***** Data provided *****
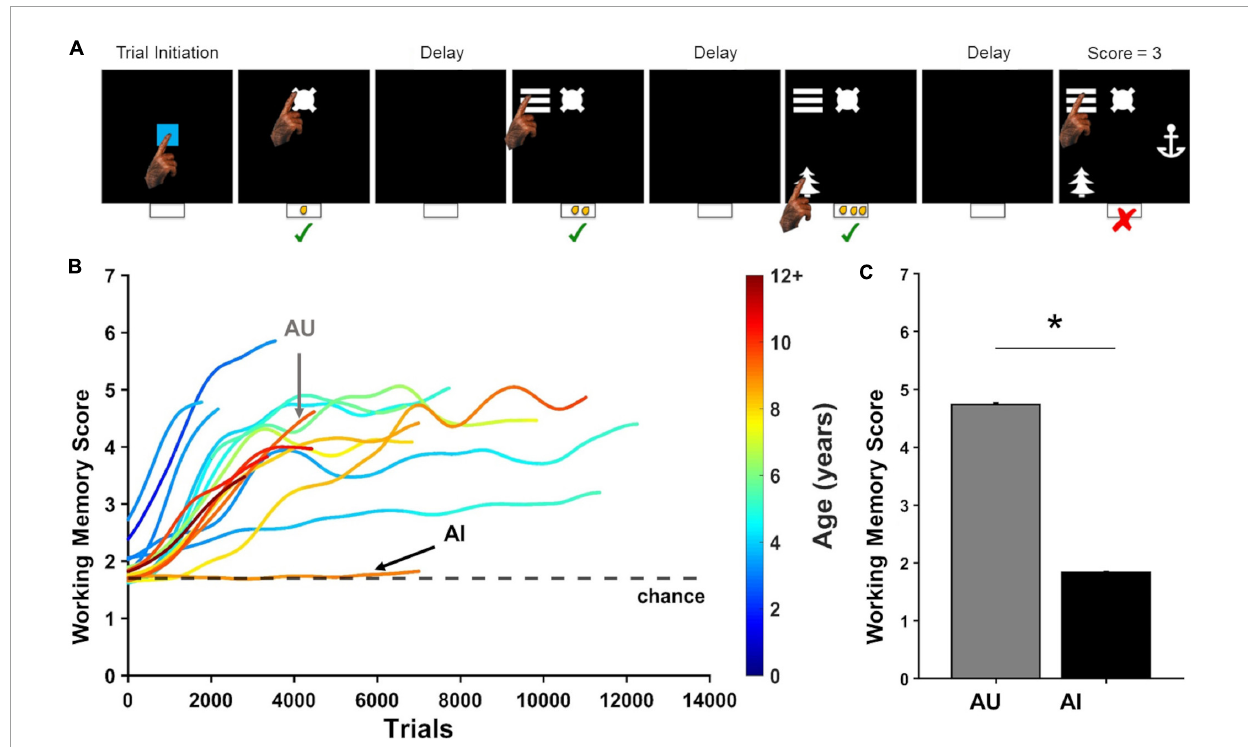
FIGURE1 The delayed recognition span task (DRST) measures working memory. (A) Depiction of one DRST trial. Green checks indicate correct responses. Red X indicates an error. (B) Previously published learning curves for each of the 16 marmosets trained to perform the DRST adapted from Glavis-Bloom et al. (2022). Chance performance is indicated by the black dashed line. Colors of learning curves indicate the age of the marmoset, with color changing within each curve as the animal aged over the course of the experiment. Working memory score is calculated as the average number of correct responses per trial. (C) Average working memory score calculated over the last 500 DRST trials completed for each of two marmosets that performed differently on the DRST (mean ± SEM). * p <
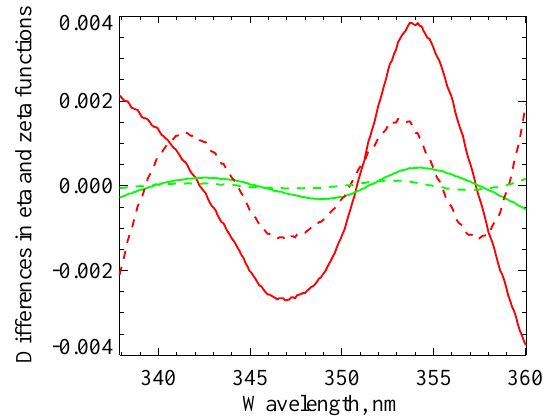
Fig. 3. Differential logarithmic eta (red) and zeta (green) functions. The functions are obtained as the spectral residuals remaining when fitting to each other the logarithms of the eta or zeta functions for different positions of the elevation scan mirror. The fit procedure in- cludes the scaling factor and a linear (solid lines) or a cubic (dashed lined)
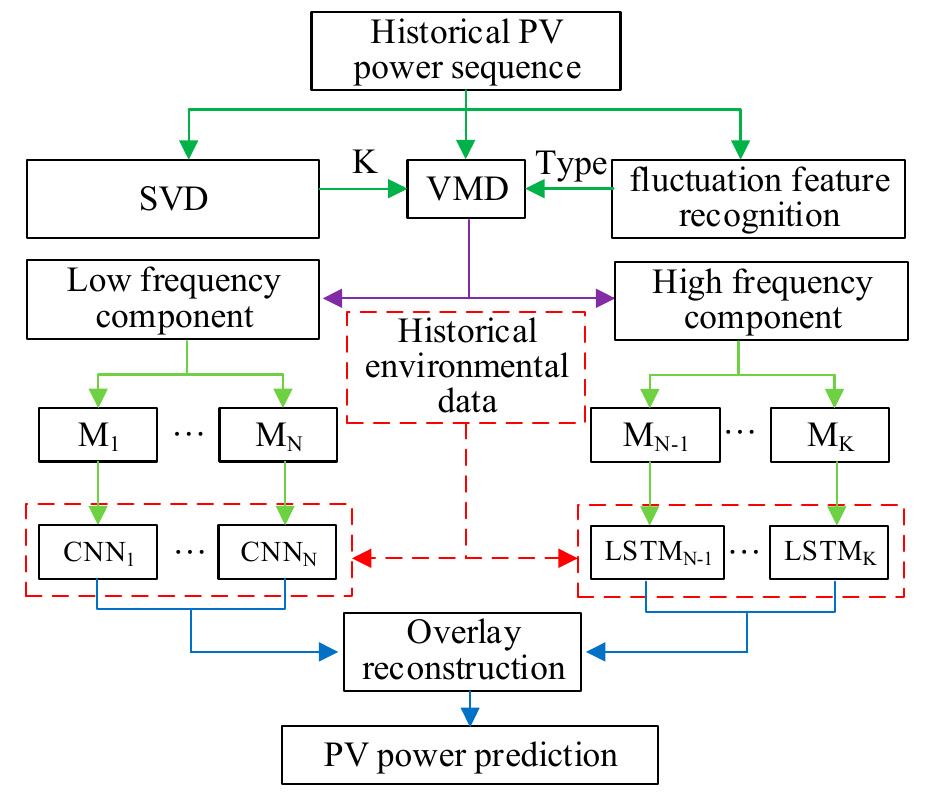
Figure 4. PV power prediction process.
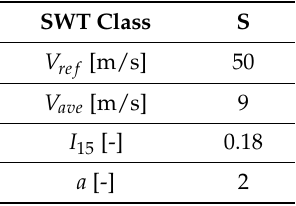
Table 1. Basic parameters of the vertical wind turbine.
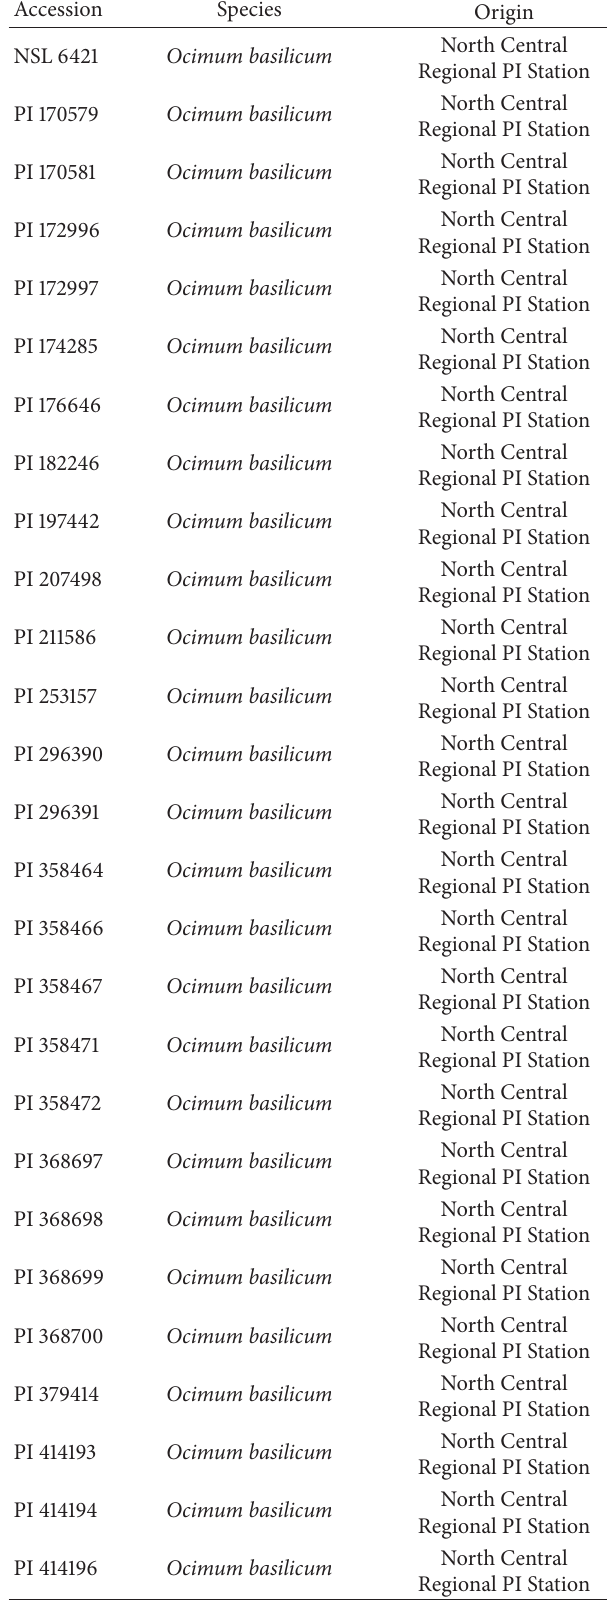
Table 1: Identification and origin of analysed basil accessions and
*****
» **Required action**:
Find the line containing "Table 1. Basic" in the records above, then copy it and every line after it exactly, through the last one, without any pictures.

» **Result below**:
Table 1. Basic parameters of the vertical wind turbine.
Table 1: Identification and origin of analysed basil accessions and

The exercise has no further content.